Gerlai’s lab in particular studies social behaviour, learning, memory, fear, anxiety, and stress-related phenomena, but their main concern is exploring the effects of ethyl alcohol on brain function and behaviour.
“Why study alcoholism in the first place? Why is it interesting? It is widely available, it’s legal, and does not seem to be much of a problematic drug, doesn’t cause too much harm,” says Gerlai. “But actually alcoholism and alcohol abuse represents a financial and health-care burden that is larger than all of our cardiovascular diseases and cancer-related diseases combined, so it’s an enormous societal problem.”

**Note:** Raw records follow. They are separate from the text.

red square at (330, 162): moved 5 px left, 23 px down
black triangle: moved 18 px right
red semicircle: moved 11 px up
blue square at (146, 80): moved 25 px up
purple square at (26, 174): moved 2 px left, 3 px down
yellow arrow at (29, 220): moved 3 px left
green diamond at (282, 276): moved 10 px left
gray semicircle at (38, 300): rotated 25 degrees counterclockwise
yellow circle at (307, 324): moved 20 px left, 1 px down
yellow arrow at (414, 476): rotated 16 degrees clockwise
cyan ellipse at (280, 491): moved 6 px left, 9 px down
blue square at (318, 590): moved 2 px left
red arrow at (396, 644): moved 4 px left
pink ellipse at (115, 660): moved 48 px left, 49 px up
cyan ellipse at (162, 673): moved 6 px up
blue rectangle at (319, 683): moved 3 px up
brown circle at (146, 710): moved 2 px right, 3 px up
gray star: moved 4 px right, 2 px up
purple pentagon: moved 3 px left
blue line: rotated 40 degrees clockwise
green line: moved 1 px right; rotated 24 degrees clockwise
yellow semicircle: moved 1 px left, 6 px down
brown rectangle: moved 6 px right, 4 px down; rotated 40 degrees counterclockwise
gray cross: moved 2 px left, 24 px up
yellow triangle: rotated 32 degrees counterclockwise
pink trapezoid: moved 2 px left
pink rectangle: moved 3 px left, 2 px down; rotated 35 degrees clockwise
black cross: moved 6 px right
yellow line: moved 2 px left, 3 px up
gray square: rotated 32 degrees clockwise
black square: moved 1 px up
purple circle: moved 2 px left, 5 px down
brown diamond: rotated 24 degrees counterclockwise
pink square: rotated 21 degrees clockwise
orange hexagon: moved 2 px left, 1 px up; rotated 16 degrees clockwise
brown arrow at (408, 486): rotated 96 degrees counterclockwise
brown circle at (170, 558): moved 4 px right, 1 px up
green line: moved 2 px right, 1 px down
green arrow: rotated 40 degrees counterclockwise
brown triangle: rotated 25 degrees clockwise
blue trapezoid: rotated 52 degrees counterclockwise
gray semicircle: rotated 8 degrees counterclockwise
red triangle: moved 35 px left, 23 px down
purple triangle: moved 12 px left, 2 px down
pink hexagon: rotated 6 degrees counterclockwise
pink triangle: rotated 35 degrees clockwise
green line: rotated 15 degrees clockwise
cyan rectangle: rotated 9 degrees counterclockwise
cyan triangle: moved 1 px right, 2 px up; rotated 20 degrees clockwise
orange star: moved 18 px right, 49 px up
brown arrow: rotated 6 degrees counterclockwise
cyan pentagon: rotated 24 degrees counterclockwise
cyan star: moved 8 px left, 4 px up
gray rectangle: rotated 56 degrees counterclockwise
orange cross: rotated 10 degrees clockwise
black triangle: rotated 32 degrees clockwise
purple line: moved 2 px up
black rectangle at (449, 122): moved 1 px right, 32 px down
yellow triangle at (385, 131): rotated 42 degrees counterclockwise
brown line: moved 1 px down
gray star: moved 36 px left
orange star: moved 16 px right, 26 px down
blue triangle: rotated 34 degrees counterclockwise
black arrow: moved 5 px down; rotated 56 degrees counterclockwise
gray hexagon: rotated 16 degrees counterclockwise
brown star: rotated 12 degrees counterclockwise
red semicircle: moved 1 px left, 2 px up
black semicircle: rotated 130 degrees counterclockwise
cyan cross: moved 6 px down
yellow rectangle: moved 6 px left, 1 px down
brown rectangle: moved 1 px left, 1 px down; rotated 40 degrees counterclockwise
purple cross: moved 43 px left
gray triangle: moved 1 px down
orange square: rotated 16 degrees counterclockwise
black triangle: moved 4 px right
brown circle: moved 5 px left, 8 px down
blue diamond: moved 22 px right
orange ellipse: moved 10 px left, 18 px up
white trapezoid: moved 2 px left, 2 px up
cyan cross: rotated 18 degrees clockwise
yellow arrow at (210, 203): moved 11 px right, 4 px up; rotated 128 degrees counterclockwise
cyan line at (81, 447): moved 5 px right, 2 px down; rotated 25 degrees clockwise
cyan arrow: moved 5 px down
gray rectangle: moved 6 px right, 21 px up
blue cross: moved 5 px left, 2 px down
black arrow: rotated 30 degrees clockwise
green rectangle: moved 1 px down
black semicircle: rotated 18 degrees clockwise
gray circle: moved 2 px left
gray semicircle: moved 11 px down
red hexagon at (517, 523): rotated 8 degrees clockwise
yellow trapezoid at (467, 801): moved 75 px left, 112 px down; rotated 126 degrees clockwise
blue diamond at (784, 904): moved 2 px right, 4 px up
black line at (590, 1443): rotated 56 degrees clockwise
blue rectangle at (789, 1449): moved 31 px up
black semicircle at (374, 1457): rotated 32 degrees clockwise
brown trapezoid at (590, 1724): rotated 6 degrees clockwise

In addition to looking at the effects of alcohol on the brain, Gerlai’s lab also investigates fetal alcohol-related disorders, and plans to continue along these various lines of inquiry based on the preliminary results they have found.
Along with giving a shout-out to the zebrafish for their contributions, Gerlai dedicated a significant portion of his talk to expressing his gratitude to the staff and faculty in Psychology, the numerous grad students, undergrads, postdocs, research assistants, and volunteers he has encountered and worked with over the years, and acknowledged his entire lab personnel, past and present.
“This award is really recognition for the lab,” says Gerlai. “All of you who are sitting here, and all of those who came before you, made it possible. So it’s really an honour for me to accept this award on your behalf.”
UTM’s Research Excellence Award is given annually to exceptional researchers on the Mississauga campus, and the Lectureship, which was spearheaded by Professor Bryan Stewart, Vice-Principal, Research, is now in its third year. The 2015 award was awarded to two professors for the first time: Professor Gerlai and Professor Diana Raffman from the Department of Philosophy. She will present a talk on her research early in 2016.